[[ Data under study open ]]

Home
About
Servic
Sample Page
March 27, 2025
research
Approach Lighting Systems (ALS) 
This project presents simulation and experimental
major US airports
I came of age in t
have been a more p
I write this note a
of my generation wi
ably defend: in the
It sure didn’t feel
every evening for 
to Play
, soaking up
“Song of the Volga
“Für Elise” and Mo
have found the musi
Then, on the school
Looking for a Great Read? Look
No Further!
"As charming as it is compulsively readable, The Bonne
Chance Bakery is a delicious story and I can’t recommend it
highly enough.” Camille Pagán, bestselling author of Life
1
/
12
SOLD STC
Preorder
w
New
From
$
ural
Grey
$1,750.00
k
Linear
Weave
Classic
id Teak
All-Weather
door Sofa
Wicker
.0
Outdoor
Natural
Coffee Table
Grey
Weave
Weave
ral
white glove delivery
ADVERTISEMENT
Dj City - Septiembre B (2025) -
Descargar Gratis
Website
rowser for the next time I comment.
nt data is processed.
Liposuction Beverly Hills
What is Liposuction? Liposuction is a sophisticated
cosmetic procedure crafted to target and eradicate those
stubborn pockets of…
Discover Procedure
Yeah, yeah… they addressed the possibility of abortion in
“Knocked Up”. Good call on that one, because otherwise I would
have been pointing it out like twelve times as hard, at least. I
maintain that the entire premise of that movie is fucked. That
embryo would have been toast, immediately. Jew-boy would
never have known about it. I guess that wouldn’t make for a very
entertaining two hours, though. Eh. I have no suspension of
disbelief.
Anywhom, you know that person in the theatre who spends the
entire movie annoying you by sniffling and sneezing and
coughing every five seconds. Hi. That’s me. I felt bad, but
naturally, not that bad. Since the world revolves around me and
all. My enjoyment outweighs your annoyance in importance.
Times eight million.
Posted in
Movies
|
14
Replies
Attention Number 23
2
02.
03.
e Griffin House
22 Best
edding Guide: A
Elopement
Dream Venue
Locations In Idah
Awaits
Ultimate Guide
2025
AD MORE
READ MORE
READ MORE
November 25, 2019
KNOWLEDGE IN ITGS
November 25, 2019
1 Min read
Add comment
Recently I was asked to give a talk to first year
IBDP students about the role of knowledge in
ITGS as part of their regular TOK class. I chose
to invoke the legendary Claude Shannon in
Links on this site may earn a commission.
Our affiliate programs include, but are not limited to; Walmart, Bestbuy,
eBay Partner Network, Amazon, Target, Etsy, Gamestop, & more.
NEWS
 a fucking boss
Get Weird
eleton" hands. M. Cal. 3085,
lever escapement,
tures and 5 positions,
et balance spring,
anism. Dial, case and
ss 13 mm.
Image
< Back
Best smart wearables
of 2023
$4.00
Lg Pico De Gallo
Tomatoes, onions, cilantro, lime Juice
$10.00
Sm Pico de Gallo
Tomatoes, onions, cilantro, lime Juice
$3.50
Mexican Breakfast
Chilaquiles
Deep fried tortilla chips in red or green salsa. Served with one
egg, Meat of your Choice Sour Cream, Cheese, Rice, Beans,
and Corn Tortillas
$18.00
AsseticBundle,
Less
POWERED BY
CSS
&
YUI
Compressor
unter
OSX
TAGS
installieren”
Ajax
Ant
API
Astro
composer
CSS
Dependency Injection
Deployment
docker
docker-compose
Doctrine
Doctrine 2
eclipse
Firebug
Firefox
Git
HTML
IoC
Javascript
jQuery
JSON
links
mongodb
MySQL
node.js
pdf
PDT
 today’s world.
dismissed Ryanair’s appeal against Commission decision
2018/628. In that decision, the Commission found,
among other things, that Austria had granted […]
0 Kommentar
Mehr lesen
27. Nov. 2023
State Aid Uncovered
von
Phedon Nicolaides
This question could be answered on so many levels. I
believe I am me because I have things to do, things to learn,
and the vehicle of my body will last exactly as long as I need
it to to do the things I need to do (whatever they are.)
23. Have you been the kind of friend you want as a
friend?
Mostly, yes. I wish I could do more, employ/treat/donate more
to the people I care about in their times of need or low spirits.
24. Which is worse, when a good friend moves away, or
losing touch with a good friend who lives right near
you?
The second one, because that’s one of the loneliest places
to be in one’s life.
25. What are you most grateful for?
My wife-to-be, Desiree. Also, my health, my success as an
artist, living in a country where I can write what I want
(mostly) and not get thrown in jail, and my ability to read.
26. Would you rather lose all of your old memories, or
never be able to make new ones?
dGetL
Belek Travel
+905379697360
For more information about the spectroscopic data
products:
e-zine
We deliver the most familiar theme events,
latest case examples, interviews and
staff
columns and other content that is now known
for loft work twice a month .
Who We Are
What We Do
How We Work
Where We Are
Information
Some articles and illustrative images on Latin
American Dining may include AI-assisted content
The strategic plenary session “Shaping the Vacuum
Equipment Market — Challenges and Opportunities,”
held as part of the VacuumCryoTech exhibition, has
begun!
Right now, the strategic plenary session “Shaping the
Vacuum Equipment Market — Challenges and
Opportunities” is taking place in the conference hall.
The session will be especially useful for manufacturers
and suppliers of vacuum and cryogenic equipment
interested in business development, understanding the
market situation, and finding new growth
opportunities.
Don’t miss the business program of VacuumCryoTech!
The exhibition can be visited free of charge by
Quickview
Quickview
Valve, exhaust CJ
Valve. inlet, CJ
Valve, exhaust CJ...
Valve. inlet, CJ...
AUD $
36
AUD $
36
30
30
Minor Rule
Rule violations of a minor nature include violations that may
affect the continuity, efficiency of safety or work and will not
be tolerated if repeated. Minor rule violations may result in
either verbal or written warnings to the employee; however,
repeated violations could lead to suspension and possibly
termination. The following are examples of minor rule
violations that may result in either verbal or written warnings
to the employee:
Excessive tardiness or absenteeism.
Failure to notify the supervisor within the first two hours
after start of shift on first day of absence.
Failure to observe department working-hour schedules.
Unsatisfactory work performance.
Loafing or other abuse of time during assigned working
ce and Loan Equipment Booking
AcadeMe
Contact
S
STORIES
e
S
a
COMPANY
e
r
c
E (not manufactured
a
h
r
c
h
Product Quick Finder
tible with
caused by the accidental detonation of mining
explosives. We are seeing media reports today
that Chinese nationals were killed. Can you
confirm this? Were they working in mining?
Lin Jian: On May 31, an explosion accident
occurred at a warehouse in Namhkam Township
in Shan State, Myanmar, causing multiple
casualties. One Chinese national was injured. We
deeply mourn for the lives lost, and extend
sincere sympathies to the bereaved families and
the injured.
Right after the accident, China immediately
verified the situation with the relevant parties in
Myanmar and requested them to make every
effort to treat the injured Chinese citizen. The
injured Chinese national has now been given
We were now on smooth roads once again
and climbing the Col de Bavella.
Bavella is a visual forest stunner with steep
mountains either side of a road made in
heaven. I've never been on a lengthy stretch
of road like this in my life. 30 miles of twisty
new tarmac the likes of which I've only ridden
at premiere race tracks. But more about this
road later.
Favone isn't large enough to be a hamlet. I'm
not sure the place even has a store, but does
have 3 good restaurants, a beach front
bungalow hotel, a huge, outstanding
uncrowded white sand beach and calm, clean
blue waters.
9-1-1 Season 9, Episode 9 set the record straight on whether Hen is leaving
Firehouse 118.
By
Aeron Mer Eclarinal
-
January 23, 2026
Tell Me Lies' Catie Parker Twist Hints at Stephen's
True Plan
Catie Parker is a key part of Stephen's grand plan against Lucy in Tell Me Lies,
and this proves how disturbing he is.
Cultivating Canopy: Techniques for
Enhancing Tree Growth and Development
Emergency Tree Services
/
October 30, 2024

[[ Data under study closed ]]

Look over the listing and say how many lines hold the string "strategic". Nothing but the number is needed.

2